Work request
Retype the full set of data, character for character.

Stored data:

■ ■ ■ ■ ■

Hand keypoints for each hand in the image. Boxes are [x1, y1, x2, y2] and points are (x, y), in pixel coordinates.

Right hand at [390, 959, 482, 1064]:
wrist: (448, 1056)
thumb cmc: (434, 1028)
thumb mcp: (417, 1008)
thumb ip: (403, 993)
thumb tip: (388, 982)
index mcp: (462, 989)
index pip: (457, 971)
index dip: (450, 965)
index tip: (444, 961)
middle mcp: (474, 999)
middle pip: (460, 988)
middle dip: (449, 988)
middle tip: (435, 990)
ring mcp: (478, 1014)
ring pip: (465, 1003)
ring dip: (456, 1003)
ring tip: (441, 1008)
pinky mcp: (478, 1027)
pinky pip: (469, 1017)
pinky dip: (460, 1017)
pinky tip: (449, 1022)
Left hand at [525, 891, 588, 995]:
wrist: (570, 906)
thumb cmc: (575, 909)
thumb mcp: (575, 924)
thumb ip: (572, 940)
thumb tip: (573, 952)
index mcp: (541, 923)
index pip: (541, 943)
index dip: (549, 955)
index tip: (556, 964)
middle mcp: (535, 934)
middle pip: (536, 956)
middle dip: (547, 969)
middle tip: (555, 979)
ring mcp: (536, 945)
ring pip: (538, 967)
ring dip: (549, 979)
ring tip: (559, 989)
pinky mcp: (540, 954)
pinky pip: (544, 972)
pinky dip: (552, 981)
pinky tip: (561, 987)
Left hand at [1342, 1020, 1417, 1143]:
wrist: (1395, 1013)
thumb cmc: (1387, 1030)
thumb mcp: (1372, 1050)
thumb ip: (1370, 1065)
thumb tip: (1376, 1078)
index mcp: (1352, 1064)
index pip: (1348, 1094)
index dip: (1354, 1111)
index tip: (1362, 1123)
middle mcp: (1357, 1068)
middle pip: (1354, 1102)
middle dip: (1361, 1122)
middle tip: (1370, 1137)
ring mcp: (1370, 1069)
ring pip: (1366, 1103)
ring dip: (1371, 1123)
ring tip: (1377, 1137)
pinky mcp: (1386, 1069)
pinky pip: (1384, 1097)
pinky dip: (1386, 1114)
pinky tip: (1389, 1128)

■ ■ ■ ■ ■

Written answer
Hand keypoints for each hand in the image. Boxes are [x1, y1, x2, y2] and points are (x, y), in pixel coordinates.

Right hand at [390, 959, 482, 1064]:
wrist: (448, 1056)
thumb cmc: (434, 1028)
thumb mcp: (417, 1008)
thumb ip: (403, 993)
thumb tip: (388, 982)
index mcp: (462, 989)
index pip: (457, 971)
index dip: (450, 965)
index tip: (444, 961)
middle mcp: (474, 999)
middle pip: (460, 988)
middle dip: (449, 988)
middle tip: (435, 990)
ring mcp: (478, 1014)
ring pip: (465, 1003)
ring dip: (456, 1003)
ring tip: (441, 1008)
pinky mcp: (478, 1027)
pinky pip: (469, 1017)
pinky dip: (460, 1017)
pinky tip: (449, 1022)
Left hand at [525, 891, 588, 995]:
wrist: (570, 906)
thumb cmc: (575, 909)
thumb mcp: (575, 924)
thumb ip: (572, 940)
thumb tip: (573, 952)
index mcp: (541, 923)
index pip: (541, 943)
index dip: (549, 955)
index tip: (556, 964)
middle mcp: (535, 934)
middle pip: (536, 956)
middle dip: (547, 969)
middle tip: (555, 979)
ring mcp: (536, 945)
ring pip: (538, 967)
ring dip: (549, 979)
ring tip: (559, 989)
pinky mcp: (540, 954)
pinky pip: (544, 972)
pinky dip: (552, 981)
pinky tip: (561, 987)
Left hand at [1342, 1020, 1417, 1143]:
wrist: (1395, 1013)
thumb cmc: (1387, 1030)
thumb mcp: (1372, 1050)
thumb ip: (1370, 1065)
thumb tip: (1376, 1078)
index mcp: (1352, 1064)
index pip: (1348, 1094)
index dip: (1354, 1111)
index tip: (1362, 1123)
middle mcp: (1357, 1068)
middle pip: (1354, 1102)
middle dip: (1361, 1122)
middle tip: (1370, 1137)
ring mcp: (1370, 1069)
ring pip: (1366, 1103)
ring dip: (1371, 1123)
ring tip: (1377, 1137)
pinky mcp: (1386, 1069)
pinky pip: (1384, 1097)
pinky dip: (1386, 1114)
pinky tip: (1389, 1128)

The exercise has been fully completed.